## Exercise aim:
Copy the rows below word for word, starting at the line containing "2025 kom den trettonde boken i serien" and ending at the line containing "3. AUGUST 2026", with both of those lines included. Leave the pictures out of your copy.

## Records for this task:

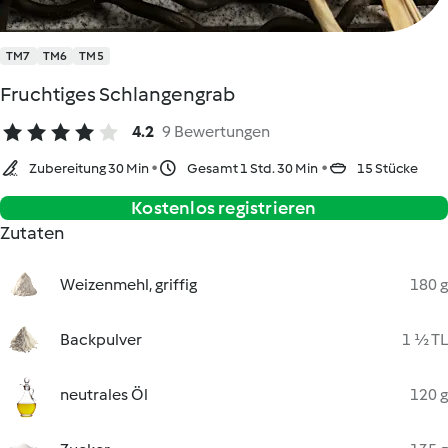
TM7
TM6
TM5
Fruchtiges Schlangengrab
4.2
9 Bewertungen
Zubereitung 30 Min
Gesamt 1 Std. 30 Min
15 Stücke
Kostenlos registrieren
Zutaten
Weizenmehl, griffig
180 g
Backpulver
1 ½ TL
neutrales Öl
120 g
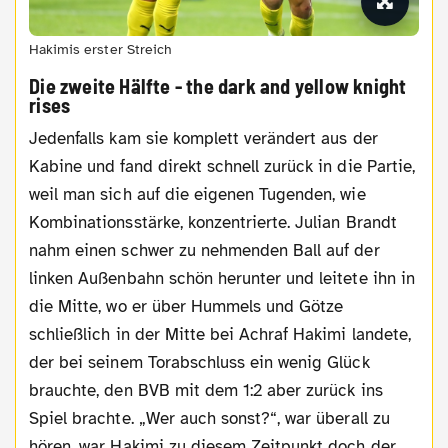
Hakimis erster Streich
Die zweite Hälfte - the dark and yellow knight
rises
Jedenfalls kam sie komplett verändert aus der
Kabine und fand direkt schnell zurück in die Partie,
weil man sich auf die eigenen Tugenden, wie
Kombinationsstärke, konzentrierte. Julian Brandt
nahm einen schwer zu nehmenden Ball auf der
linken Außenbahn schön herunter und leitete ihn in
die Mitte, wo er über Hummels und Götze
schließlich in der Mitte bei Achraf Hakimi landete,
der bei seinem Torabschluss ein wenig Glück
brauchte, den BVB mit dem 1:2 aber zurück ins
Spiel brachte. „Wer auch sonst?“, war überall zu
hören, war Hakimi zu diesem Zeitpunkt doch der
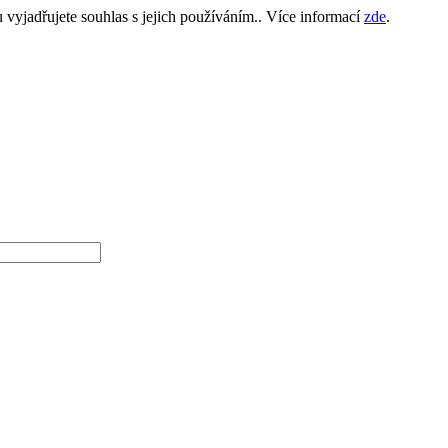
yjadřujete souhlas s jejich používáním.. Více informací
zde
.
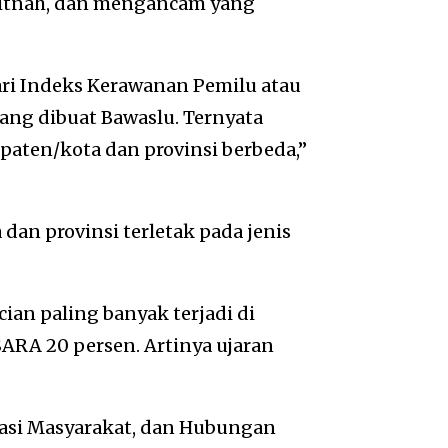
itnah, dan mengancam yang
ari Indeks Kerawanan Pemilu atau
ang dibuat Bawaslu. Ternyata
upaten/kota dan provinsi berbeda,”
dan provinsi terletak pada jenis
ian paling banyak terjadi di
SARA 20 persen. Artinya ujaran
pasi Masyarakat, dan Hubungan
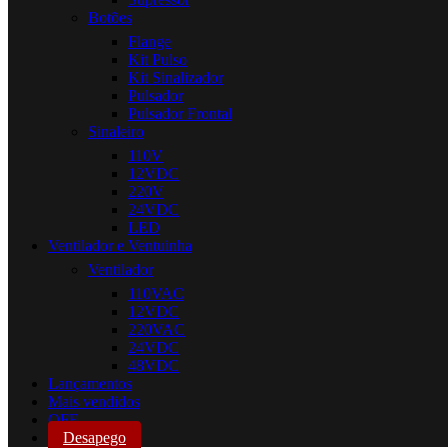
Botões
Flange
Kit Pulso
Kit Sinalizador
Pulsador
Pulsador Frontal
Sinaleiro
110V
12VDC
220V
24VDC
LED
Ventilador e Ventuinha
Ventilador
110VAC
12VDC
220VAC
24VDC
48VDC
Lançamentos
Mais vendidos
OFF
Desapego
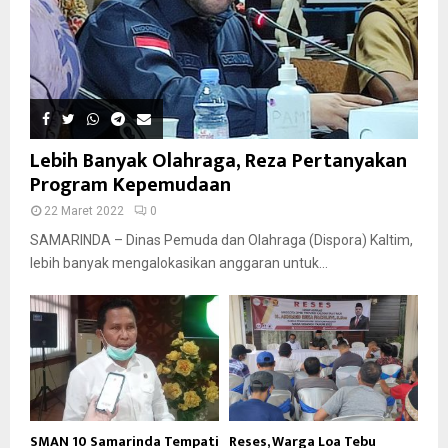
Lebih Banyak Olahraga, Reza Pertanyakan
Program Kepemudaan
22 Maret 2022
0
SAMARINDA – Dinas Pemuda dan Olahraga (Dispora) Kaltim,
lebih banyak mengalokasikan anggaran untuk...
SMAN 10 Samarinda Tempati
Reses, Warga Loa Tebu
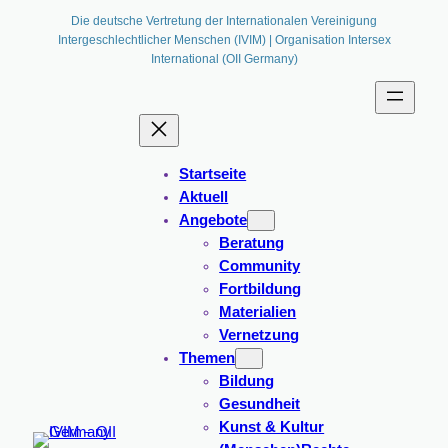
Zum
Die deutsche Vertretung der Internationalen Vereinigung
Intergeschlechtlicher Menschen (IVIM) | Organisation Intersex
Inhalt
International (OII Germany)
springen
Startseite
Aktuell
Angebote
Beratung
Community
Fortbildung
Materialien
Vernetzung
Themen
Bildung
Gesundheit
Kunst & Kultur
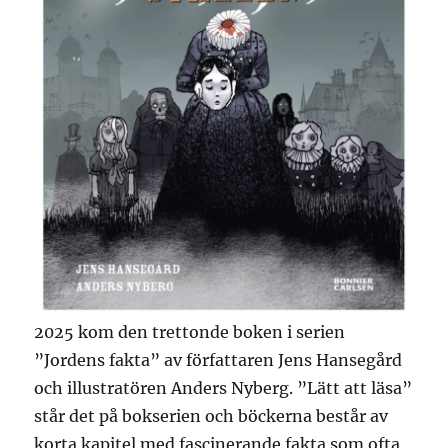
2025 kom den trettonde boken i serien
”Jordens fakta” av författaren Jens Hansegård
och illustratören Anders Nyberg. ”Lätt att läsa”
står det på bokserien och böckerna består av
korta kapitel med fascinerande fakta som ofta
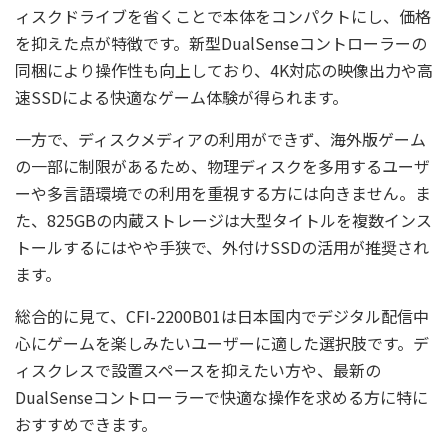
ィスクドライブを省くことで本体をコンパクトにし、価格
を抑えた点が特徴です。新型DualSenseコントローラーの
同梱により操作性も向上しており、4K対応の映像出力や高
速SSDによる快適なゲーム体験が得られます。
一方で、ディスクメディアの利用ができず、海外版ゲーム
の一部に制限があるため、物理ディスクを多用するユーザ
ーや多言語環境での利用を重視する方には向きません。ま
た、825GBの内蔵ストレージは大型タイトルを複数インス
トールするにはやや手狭で、外付けSSDの活用が推奨され
ます。
総合的に見て、CFI-2200B01は日本国内でデジタル配信中
心にゲームを楽しみたいユーザーに適した選択肢です。デ
ィスクレスで設置スペースを抑えたい方や、最新の
DualSenseコントローラーで快適な操作を求める方に特に
おすすめできます。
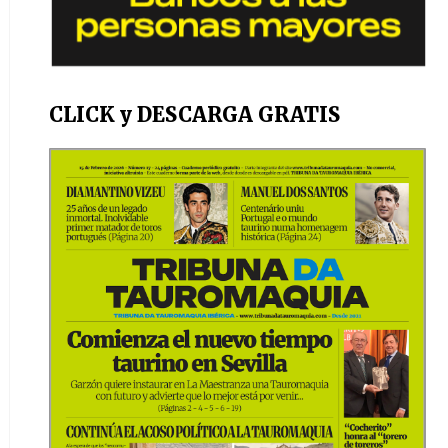
CLICK y DESCARGA GRATIS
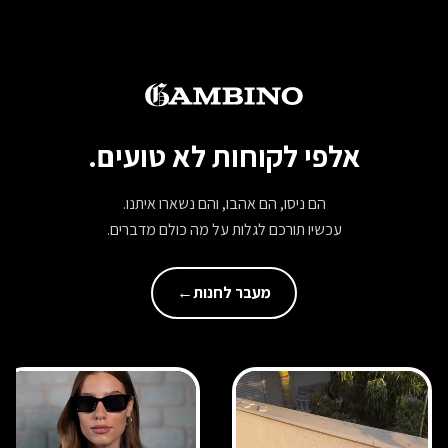
אלפי לקוחות לא טועים.
הם ניסו, הם אהבו, והם נשארו איתנו.
עכשיו תורכם לגלות על מה כולם מדברים.
מעבר לחנות
←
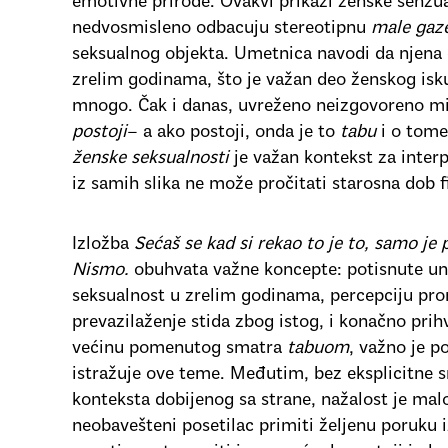
emotivne prirode. Ovakvi prikazi ženske senzua
nedvosmisleno odbacuju stereotipnu
male gaz
seksualnog objekta. Umetnica navodi da njena d
zrelim godinama, što je važan deo ženskog isk
mnogo. Čak i danas, uvreženo neizgovoreno mi
postoji
– a ako postoji, onda je to
tabu
i o tome
ženske seksualnosti
je važan kontekst za interp
iz samih slika ne može pročitati starosna dob 
Izložba
Sećaš se kad si rekao to je to, samo je 
Nismo.
obuhvata važne koncepte: potisnute unu
seksualnost u zrelim godinama, percepciju pr
prevazilaženje stida zbog istog, i konačno prih
većinu pomenutog smatra
tabuom
, važno je p
istražuje ove teme. Međutim, bez eksplicitne 
konteksta dobijenog sa strane, nažalost je mal
neobavešteni posetilac primiti željenu poruku 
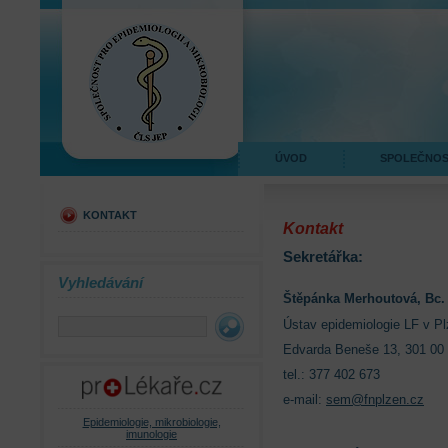
ÚVOD
SPOLEČNO
KONTAKT
Kontakt
Sekretářka:
Vyhledávání
Štěpánka Merhoutová, Bc.
Ústav epidemiologie LF v Pl
Edvarda Beneše 13, 301 00
tel.: 377 402 673
e-mail:
sem@fnplzen.cz
Epidemiologie, mikrobiologie,
imunologie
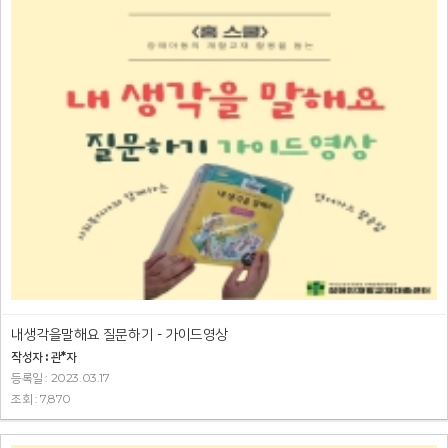
내생각을말해요 질문하기 - 가이드영상
작성자 : 관*자
등록일 : 2023.03.17
조회 : 7,870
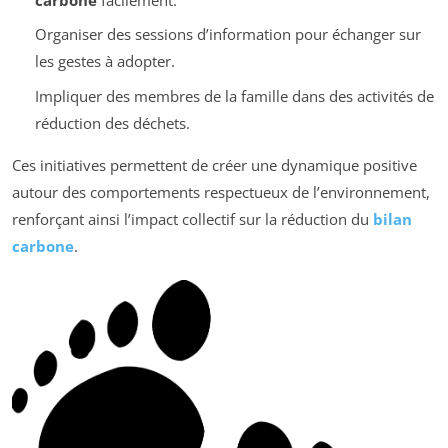
Organiser des sessions d’information pour échanger sur
les gestes à adopter.
Impliquer des membres de la famille dans des activités de
réduction des déchets.
Ces initiatives permettent de créer une dynamique positive
autour des comportements respectueux de l’environnement,
renforçant ainsi l’impact collectif sur la réduction du
bilan
carbone
.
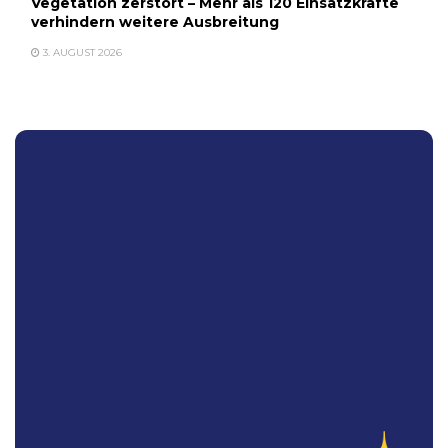
Vegetation zerstört – Mehr als 120 Einsatzkräfte
verhindern weitere Ausbreitung
3. AUGUST 2026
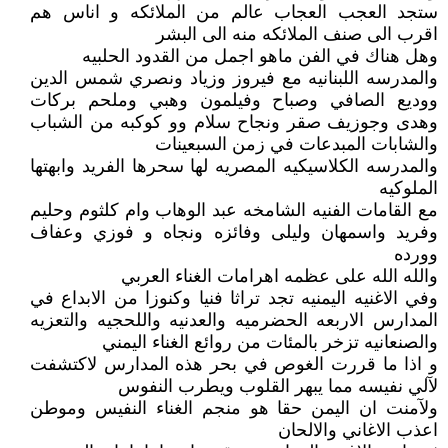
ستجد العجب العجاب عالم من الملائكه و اناس هم
اقرب الى صنف الملائكه منه الى البشر
وهل هناك في الفن ماهو اجمل من القدود الحلبيه
والمدرسه اللبنانيه مع فيروز وزياد ونصري شمس الدين
ووديع الصافي وصباح وفيلمون وهبي وملحم بركات
وهدى وجوزيف صقر ونجاح سلام وو كوكبه من الشباب
والشابات المبدعات في زمن السبعينات
والمدرسه الكلاسيكيه المصريه لها سحرها الفريد وابهتها
الملوكيه
مع القامات الفنيه الشامخه عبد الوهاب وام كلثوم وحليم
وفريد واسمهان وليلى وفائزه ونجاه و فوزي وعفاف
وورده
والله الله على عظمه اهرامات الغناء العربي
وفي الاغنيه اليمنيه تجد تراثا فنيا وكنوزا من الابداع في
المدارس الاربعه الحضرميه والعدنيه واللحجيه والتعزيه
والصنعانيه تزخر بالمئات من روائع الغناء اليمني
و اذا ما قررت الغوص في بحر هذه المدارس لاكتشفت
لآلي نفيسه مما يبهر القلوب ويطرب النفوس
ولآمنت ان اليمن حقا هو منجم الغناء النفيس وموطن
اعذب الاغاني والالحان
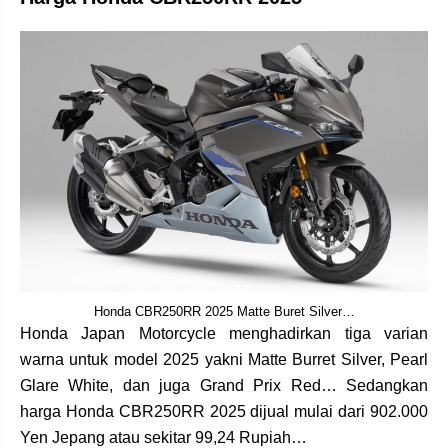
Honda CBR250RR 2025 Matte Buret Silver…
Honda Japan Motorcycle menghadirkan tiga varian
warna untuk model 2025 yakni Matte Burret Silver, Pearl
Glare White, dan juga Grand Prix Red… Sedangkan
harga Honda CBR250RR 2025 dijual mulai dari 902.000
Yen Jepang atau sekitar 99,24 Rupiah…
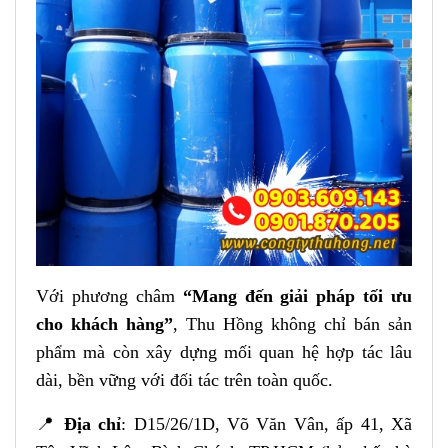
Với phương châm
“Mang đến giải pháp tối ưu
cho khách hàng”
, Thu Hồng không chỉ bán sản
phẩm mà còn xây dựng mối quan hệ hợp tác lâu
dài, bền vững với đối tác trên toàn quốc.
📍
Địa chỉ
: D15/26/1D, Võ Văn Vân, ấp 41, Xã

## Solution:
2025 kom den trettonde boken i serien
”Jordens fakta” av författaren Jens Hansegård
och illustratören Anders Nyberg. ”Lätt att läsa”
står det på bokserien och böckerna består av
korta kapitel med fascinerande fakta som ofta
ィスクドライブを省くことで本体をコンパクトにし、価格
を抑えた点が特徴です。新型DualSenseコントローラーの
同梱により操作性も向上しており、4K対応の映像出力や高
速SSDによる快適なゲーム体験が得られます。
一方で、ディスクメディアの利用ができず、海外版ゲーム
の一部に制限があるため、物理ディスクを多用するユーザ
ーや多言語環境での利用を重視する方には向きません。ま
た、825GBの内蔵ストレージは大型タイトルを複数インス
トールするにはやや手狭で、外付けSSDの活用が推奨され
ます。
総合的に見て、CFI-2200B01は日本国内でデジタル配信中
心にゲームを楽しみたいユーザーに適した選択肢です。デ
ィスクレスで設置スペースを抑えたい方や、最新の
DualSenseコントローラーで快適な操作を求める方に特に
おすすめできます。
CLICK y DESCARGA GRATIS
אלפי לקוחות לא טועים.
הם ניסו, הם אהבו, והם נשארו איתנו.
עכשיו תורכם לגלות על מה כולם מדברים.
מעבר לחנות
←
emotivne prirode. Ovakvi prikazi ženske senzua
nedvosmisleno odbacuju stereotipnu
male gaz
seksualnog objekta. Umetnica navodi da njena d
zrelim godinama, što je važan deo ženskog isk
mnogo. Čak i danas, uvreženo neizgovoreno mi
postoji
– a ako postoji, onda je to
tabu
i o tome
ženske seksualnosti
je važan kontekst za interp
iz samih slika ne može pročitati starosna dob 
Izložba
Sećaš se kad si rekao to je to, samo je 
Nismo.
obuhvata važne koncepte: potisnute unu
seksualnost u zrelim godinama, percepciju pr
prevazilaženje stida zbog istog, i konačno prih
većinu pomenutog smatra
tabuom
, važno je p
istražuje ove teme. Međutim, bez eksplicitne 
konteksta dobijenog sa strane, nažalost je mal
neobavešteni posetilac primiti željenu poruku 
ÚVOD
SPOLEČNO
KONTAKT
Kontakt
Sekretářka:
Vyhledávání
Štěpánka Merhoutová, Bc.
Ústav epidemiologie LF v Pl
Edvarda Beneše 13, 301 00
tel.: 377 402 673
e-mail:
sem@fnplzen.cz
Epidemiologie, mikrobiologie,
imunologie
내생각을말해요 질문하기 - 가이드영상
작성자 : 관*자
등록일 : 2023.03.17
조회 : 7,870
Organiser des sessions d’information pour échanger sur
les gestes à adopter.
Impliquer des membres de la famille dans des activités de
réduction des déchets.
Ces initiatives permettent de créer une dynamique positive
autour des comportements respectueux de l’environnement,
renforçant ainsi l’impact collectif sur la réduction du
bilan
carbone
.
Vegetation zerstört – Mehr als 120 Einsatzkräfte
verhindern weitere Ausbreitung
3. AUGUST 2026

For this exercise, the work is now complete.